-- Given data follows --
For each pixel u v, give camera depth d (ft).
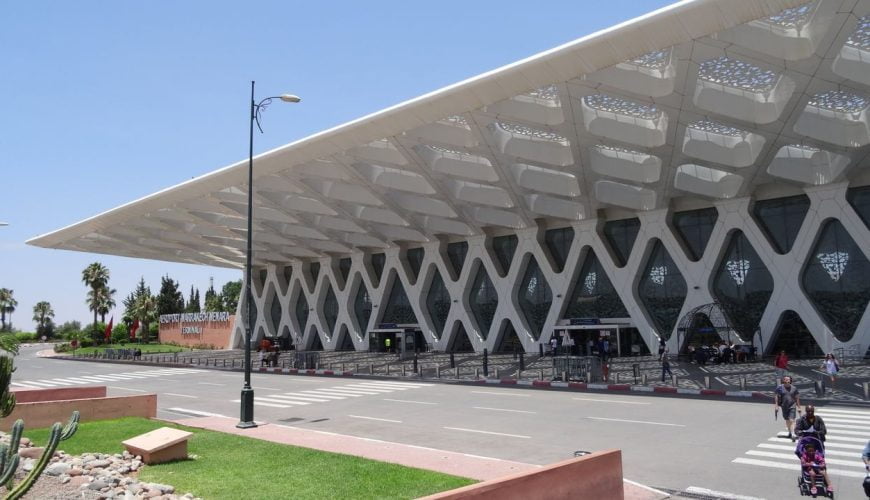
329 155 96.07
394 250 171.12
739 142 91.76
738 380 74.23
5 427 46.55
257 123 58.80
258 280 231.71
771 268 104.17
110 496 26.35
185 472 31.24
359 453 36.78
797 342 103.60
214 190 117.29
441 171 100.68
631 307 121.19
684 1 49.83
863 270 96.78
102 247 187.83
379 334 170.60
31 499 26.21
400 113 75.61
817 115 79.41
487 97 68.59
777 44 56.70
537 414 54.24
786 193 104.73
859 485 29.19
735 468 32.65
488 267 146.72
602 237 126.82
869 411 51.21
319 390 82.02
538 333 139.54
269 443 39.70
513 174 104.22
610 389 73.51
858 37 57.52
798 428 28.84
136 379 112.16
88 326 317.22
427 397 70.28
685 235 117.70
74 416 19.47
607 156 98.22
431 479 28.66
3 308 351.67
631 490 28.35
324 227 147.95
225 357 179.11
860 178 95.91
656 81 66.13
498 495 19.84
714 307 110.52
-- Given data concluded --
◆ **Your assignment**:
A verbatim copy of every record is to be produced, and pictures are to be excluded from it.

◆ **Answer section**:
For each pixel u v, give camera depth d (ft).
329 155 96.07
394 250 171.12
739 142 91.76
738 380 74.23
5 427 46.55
257 123 58.80
258 280 231.71
771 268 104.17
110 496 26.35
185 472 31.24
359 453 36.78
797 342 103.60
214 190 117.29
441 171 100.68
631 307 121.19
684 1 49.83
863 270 96.78
102 247 187.83
379 334 170.60
31 499 26.21
400 113 75.61
817 115 79.41
487 97 68.59
777 44 56.70
537 414 54.24
786 193 104.73
859 485 29.19
735 468 32.65
488 267 146.72
602 237 126.82
869 411 51.21
319 390 82.02
538 333 139.54
269 443 39.70
513 174 104.22
610 389 73.51
858 37 57.52
798 428 28.84
136 379 112.16
88 326 317.22
427 397 70.28
685 235 117.70
74 416 19.47
607 156 98.22
431 479 28.66
3 308 351.67
631 490 28.35
324 227 147.95
225 357 179.11
860 178 95.91
656 81 66.13
498 495 19.84
714 307 110.52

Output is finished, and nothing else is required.